* [Work instruction]: Put every line of the records below into a Markdown table with the columns Row and Line. Number the rows in order, omit blank lines, and leave the pictures out.

Records from a data collection:
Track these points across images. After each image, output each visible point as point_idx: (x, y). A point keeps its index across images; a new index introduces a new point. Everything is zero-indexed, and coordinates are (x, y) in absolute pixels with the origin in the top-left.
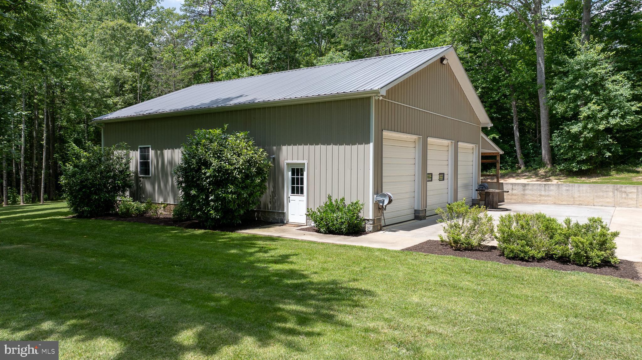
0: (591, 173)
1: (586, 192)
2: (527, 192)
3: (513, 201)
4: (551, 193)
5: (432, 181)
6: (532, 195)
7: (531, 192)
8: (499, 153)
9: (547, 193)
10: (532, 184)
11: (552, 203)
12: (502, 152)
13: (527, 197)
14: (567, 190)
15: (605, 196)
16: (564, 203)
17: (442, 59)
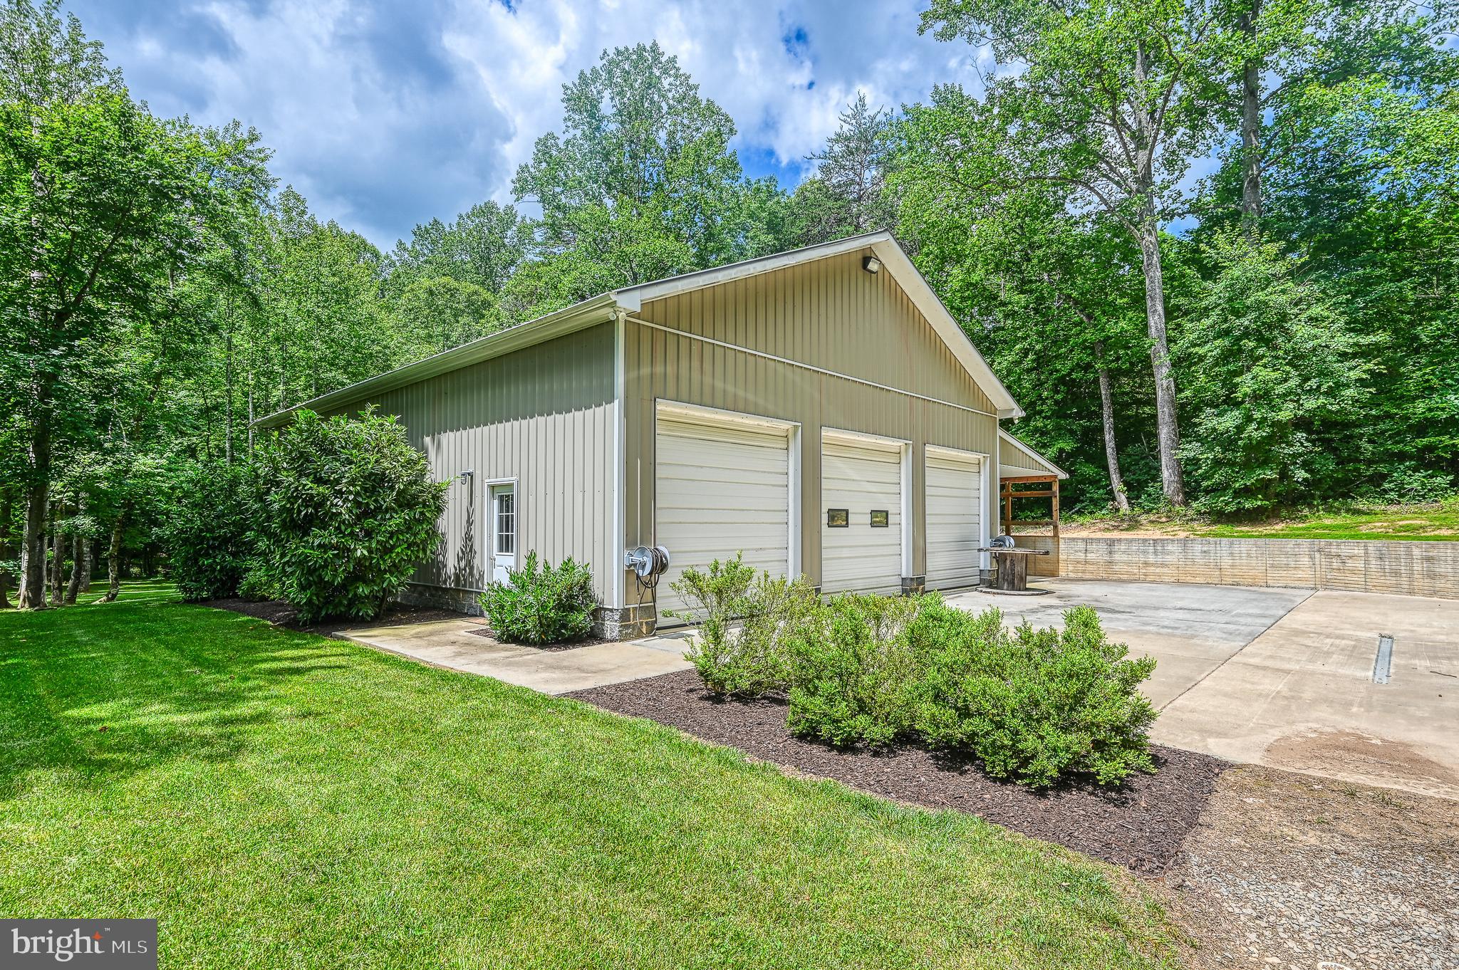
0: (1268, 517)
1: (1249, 556)
2: (1117, 557)
3: (1088, 576)
4: (1169, 558)
5: (847, 525)
6: (1128, 563)
7: (1125, 558)
8: (1056, 477)
9: (1159, 559)
10: (1126, 540)
11: (1172, 580)
12: (1063, 476)
13: (1116, 568)
14: (1205, 552)
15: (1292, 564)
16: (1198, 580)
17: (866, 260)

* [Finished exercise]:
| Row | Line |
|---|---|
| 1 | Track these points across images. After each image, output each visible point as point_idx: (x, y). A point keeps its index across images; a new index introduces a new point. Everything is zero-indexed, and coordinates are (x, y) in absolute pixels with the origin in the top-left. |
| 2 | 0: (591, 173) |
| 3 | 1: (586, 192) |
| 4 | 2: (527, 192) |
| 5 | 3: (513, 201) |
| 6 | 4: (551, 193) |
| 7 | 5: (432, 181) |
| 8 | 6: (532, 195) |
| 9 | 7: (531, 192) |
| 10 | 8: (499, 153) |
| 11 | 9: (547, 193) |
| 12 | 10: (532, 184) |
| 13 | 11: (552, 203) |
| 14 | 12: (502, 152) |
| 15 | 13: (527, 197) |
| 16 | 14: (567, 190) |
| 17 | 15: (605, 196) |
| 18 | 16: (564, 203) |
| 19 | 17: (442, 59) |
| 20 | 0: (1268, 517) |
| 21 | 1: (1249, 556) |
| 22 | 2: (1117, 557) |
| 23 | 3: (1088, 576) |
| 24 | 4: (1169, 558) |
| 25 | 5: (847, 525) |
| 26 | 6: (1128, 563) |
| 27 | 7: (1125, 558) |
| 28 | 8: (1056, 477) |
| 29 | 9: (1159, 559) |
| 30 | 10: (1126, 540) |
| 31 | 11: (1172, 580) |
| 32 | 12: (1063, 476) |
| 33 | 13: (1116, 568) |
| 34 | 14: (1205, 552) |
| 35 | 15: (1292, 564) |
| 36 | 16: (1198, 580) |
| 37 | 17: (866, 260) |